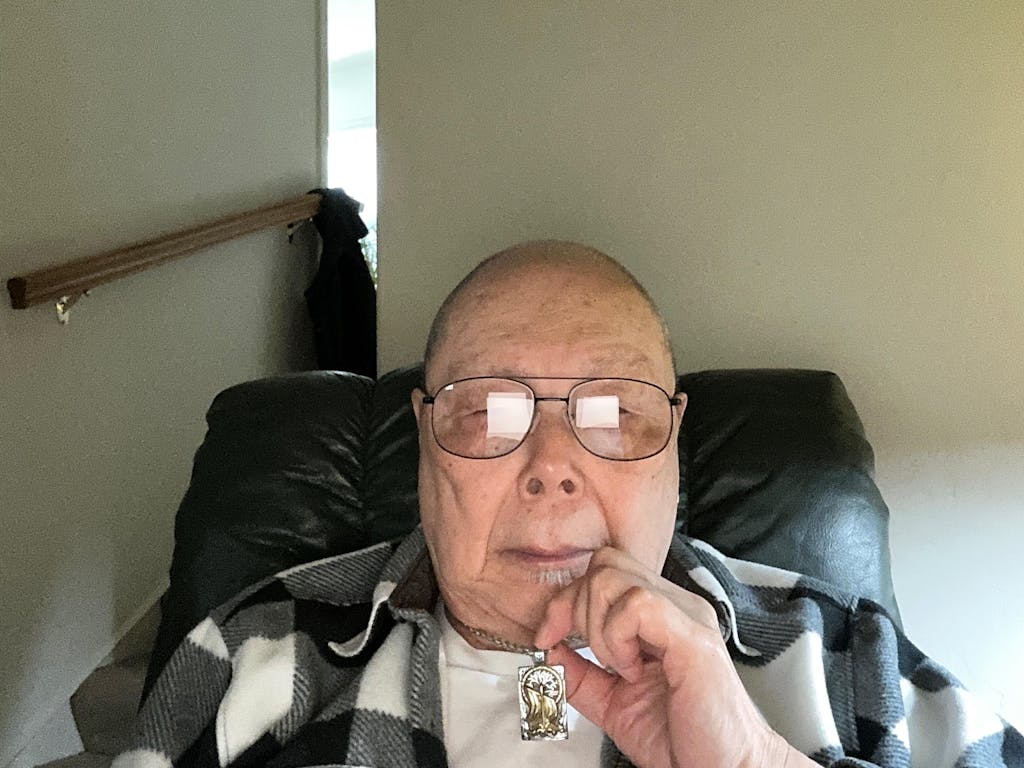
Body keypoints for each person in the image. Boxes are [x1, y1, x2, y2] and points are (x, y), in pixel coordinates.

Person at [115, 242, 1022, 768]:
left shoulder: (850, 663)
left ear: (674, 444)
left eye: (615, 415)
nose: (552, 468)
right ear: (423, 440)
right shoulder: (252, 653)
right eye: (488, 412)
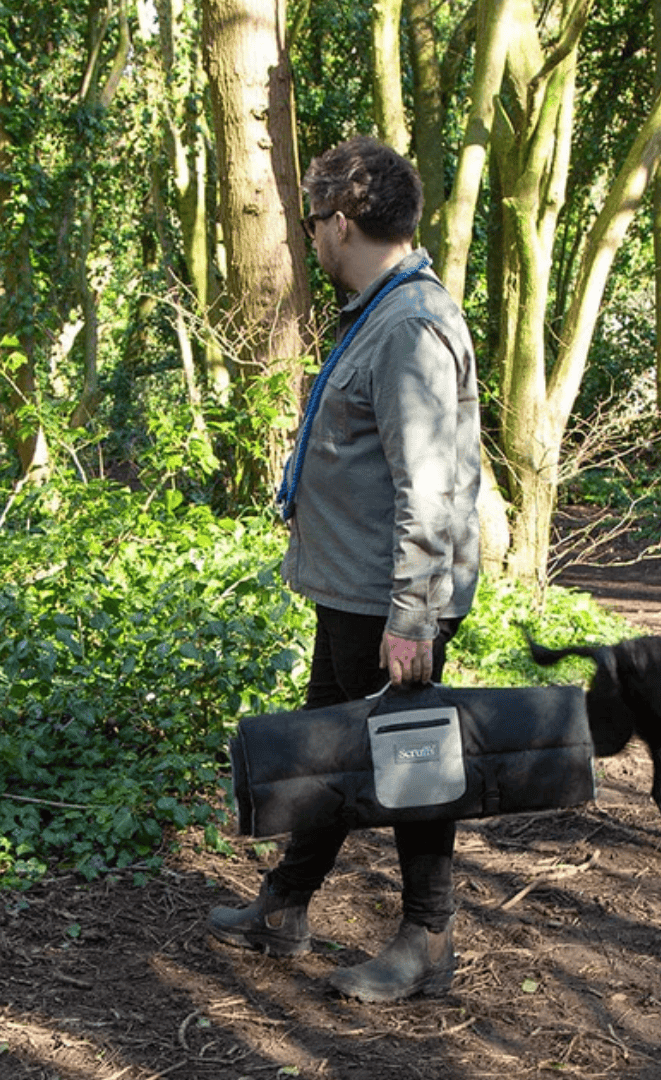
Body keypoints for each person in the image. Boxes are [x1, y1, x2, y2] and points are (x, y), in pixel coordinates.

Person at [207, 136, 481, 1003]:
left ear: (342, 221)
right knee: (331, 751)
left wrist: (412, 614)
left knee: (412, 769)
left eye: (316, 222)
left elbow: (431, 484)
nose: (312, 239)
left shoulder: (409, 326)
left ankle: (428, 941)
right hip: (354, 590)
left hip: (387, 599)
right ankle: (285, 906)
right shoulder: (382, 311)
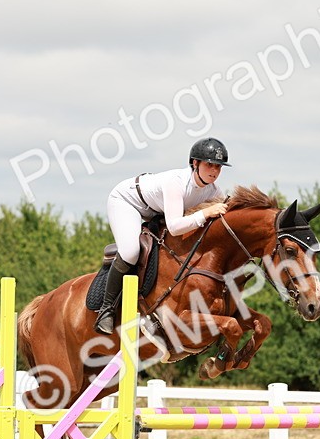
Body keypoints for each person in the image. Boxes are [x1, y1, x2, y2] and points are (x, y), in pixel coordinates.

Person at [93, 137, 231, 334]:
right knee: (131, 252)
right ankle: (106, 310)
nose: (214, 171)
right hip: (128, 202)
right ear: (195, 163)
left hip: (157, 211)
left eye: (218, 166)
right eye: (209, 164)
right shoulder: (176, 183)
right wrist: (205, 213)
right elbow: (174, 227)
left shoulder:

########

## What the task requires
Pictures are to be left out. Write out only the lines above starting at the one with "right shoulder: (252, 653)" and ending at the one with "nose: (312, 239)", both lines included, exactly.

## Task output
right shoulder: (252, 653)
right eye: (488, 412)
Body keypoints for each person in the image. Boxes are [x1, y1, x2, y2] and points are (x, y), in pixel coordinates.

Person at [207, 136, 481, 1003]:
left ear: (342, 221)
right knee: (331, 751)
left wrist: (412, 614)
left knee: (412, 769)
left eye: (316, 222)
left elbow: (431, 484)
nose: (312, 239)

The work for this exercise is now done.